GIVEN INFORMATION:
┌──

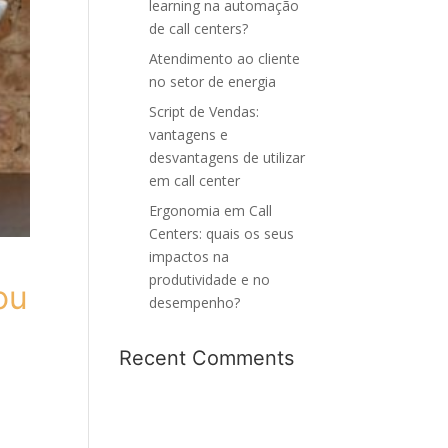
learning na automação
de call centers?
Atendimento ao cliente
no setor de energia
Script de Vendas:
vantagens e
desvantagens de utilizar
em call center
Ergonomia em Call
Centers: quais os seus
impactos na
produtividade e no
ou
desempenho?
Recent Comments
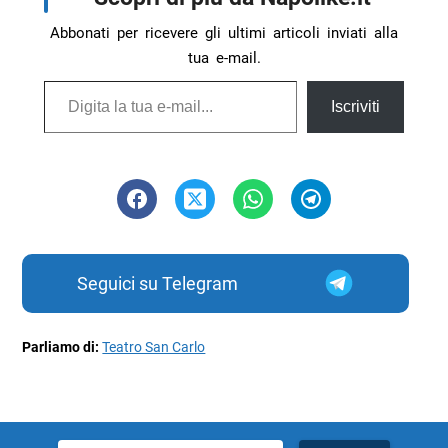
Abbonati per ricevere gli ultimi articoli inviati alla
tua e-mail.
Digita la tua e-mail...
Iscriviti
Seguici su Telegram
Parliamo di:
Teatro San Carlo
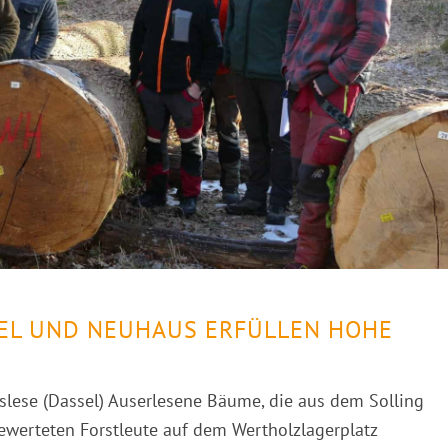
SEL UND NEUHAUS ERFÜLLEN HOHE
slese (Dassel) Auserlesene Bäume, die aus dem Solling
werteten Forstleute auf dem Wertholzlagerplatz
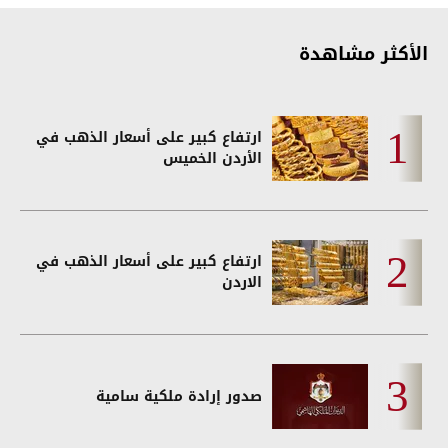
الأكثر مشاهدة
ارتفاع كبير على أسعار الذهب في
الأردن الخميس
ارتفاع كبير على أسعار الذهب في
الاردن
صدور إرادة ملكية سامية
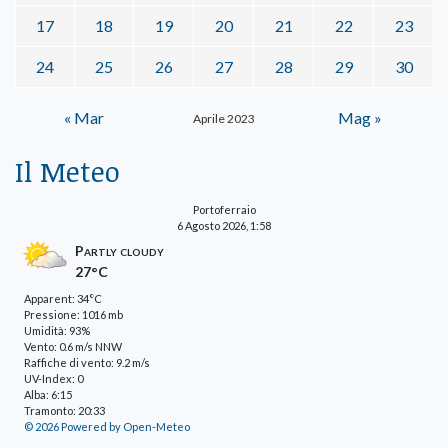
17
18
19
20
21
22
23
24
25
26
27
28
29
30
« Mar
Mag »
Aprile 2023
Il Meteo
Portoferraio
6 Agosto 2026, 1:58
Partly cloudy
27°C
Apparent: 34°C
Pressione: 1016 mb
Umidità: 93%
Vento: 0.6 m/s NNW
Raffiche di vento: 9.2 m/s
UV-Index: 0
Alba: 6:15
Tramonto: 20:33
© 2026 Powered by Open-Meteo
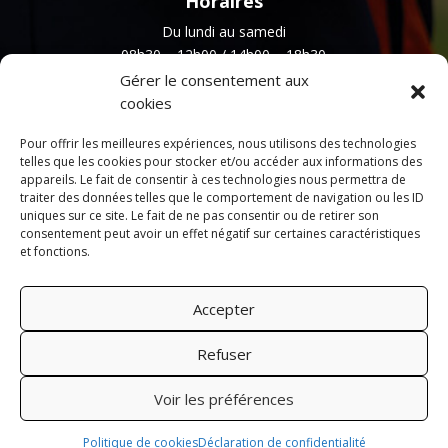
Horaires
Du lundi au samedi
08h30 – 12h00 / 14h00 – 18h30
Gérer le consentement aux
cookies
Newsletter
Pour offrir les meilleures expériences, nous utilisons des technologies
telles que les cookies pour stocker et/ou accéder aux informations des
appareils. Le fait de consentir à ces technologies nous permettra de
traiter des données telles que le comportement de navigation ou les ID
uniques sur ce site. Le fait de ne pas consentir ou de retirer son
consentement peut avoir un effet négatif sur certaines caractéristiques
et fonctions.
Accepter
Refuser
Développé par
e-Ness
,
création de site internet
et
agence
Voir les préférences
Web
Politique de cookies
Déclaration de confidentialité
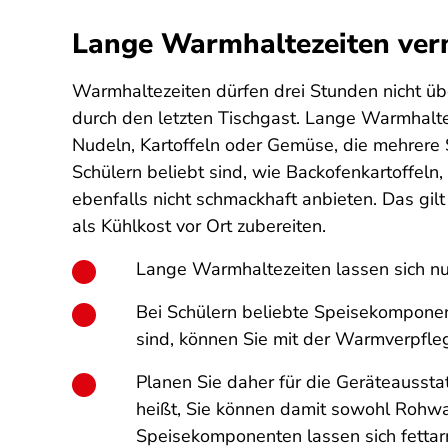
Lange Warmhaltezeiten ver
Warmhaltezeiten dürfen drei Stunden nicht ü
durch den letzten Tischgast. Lange Warmhalte
Nudeln, Kartoffeln oder Gemüse, die mehrere
Schülern beliebt sind, wie Backofenkartoffel
ebenfalls nicht schmackhaft anbieten. Das gilt
als Kühlkost vor Ort zubereiten.
Lange Warmhaltezeiten lassen sich nu
Bei Schülern beliebte Speisekomponente
sind, können Sie mit der Warmverpfl
Planen Sie daher für die Geräteaussta
heißt, Sie können damit sowohl Rohwar
Speisekomponenten lassen sich fettar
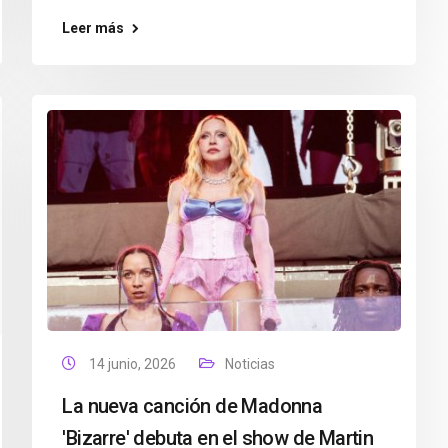
Leer más
14 junio, 2026
Noticias
La nueva canción de Madonna
'Bizarre' debuta en el show de Martin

└──

AIM OF THE EXERCISE: Copy out every line of text in the listing above, word for word and in order, leaving out the pictures.

WRITTEN REPLY:
learning na automação
de call centers?
Atendimento ao cliente
no setor de energia
Script de Vendas:
vantagens e
desvantagens de utilizar
em call center
Ergonomia em Call
Centers: quais os seus
impactos na
produtividade e no
ou
desempenho?
Recent Comments
Abbonati per ricevere gli ultimi articoli inviati alla
tua e-mail.
Digita la tua e-mail...
Iscriviti
Seguici su Telegram
Parliamo di:
Teatro San Carlo
SEL UND NEUHAUS ERFÜLLEN HOHE
slese (Dassel) Auserlesene Bäume, die aus dem Solling
werteten Forstleute auf dem Wertholzlagerplatz
الأكثر مشاهدة
ارتفاع كبير على أسعار الذهب في
الأردن الخميس
ارتفاع كبير على أسعار الذهب في
الاردن
صدور إرادة ملكية سامية
17
18
19
20
21
22
23
24
25
26
27
28
29
30
« Mar
Mag »
Aprile 2023
Il Meteo
Portoferraio
6 Agosto 2026, 1:58
Partly cloudy
27°C
Apparent: 34°C
Pressione: 1016 mb
Umidità: 93%
Vento: 0.6 m/s NNW
Raffiche di vento: 9.2 m/s
UV-Index: 0
Alba: 6:15
Tramonto: 20:33
© 2026 Powered by Open-Meteo
Horaires
Du lundi au samedi
08h30 – 12h00 / 14h00 – 18h30
Gérer le consentement aux
cookies
Newsletter
Pour offrir les meilleures expériences, nous utilisons des technologies
telles que les cookies pour stocker et/ou accéder aux informations des
appareils. Le fait de consentir à ces technologies nous permettra de
traiter des données telles que le comportement de navigation ou les ID
uniques sur ce site. Le fait de ne pas consentir ou de retirer son
consentement peut avoir un effet négatif sur certaines caractéristiques
et fonctions.
Accepter
Refuser
Développé par
e-Ness
,
création de site internet
et
agence
Voir les préférences
Web
Politique de cookies
Déclaration de confidentialité
Lange Warmhaltezeiten ver
Warmhaltezeiten dürfen drei Stunden nicht ü
durch den letzten Tischgast. Lange Warmhalte
Nudeln, Kartoffeln oder Gemüse, die mehrere
Schülern beliebt sind, wie Backofenkartoffel
ebenfalls nicht schmackhaft anbieten. Das gilt
als Kühlkost vor Ort zubereiten.
Lange Warmhaltezeiten lassen sich nu
Bei Schülern beliebte Speisekomponente
sind, können Sie mit der Warmverpfl
Planen Sie daher für die Geräteaussta
heißt, Sie können damit sowohl Rohwar
Speisekomponenten lassen sich fettar
Leer más
14 junio, 2026
Noticias
La nueva canción de Madonna
'Bizarre' debuta en el show de Martin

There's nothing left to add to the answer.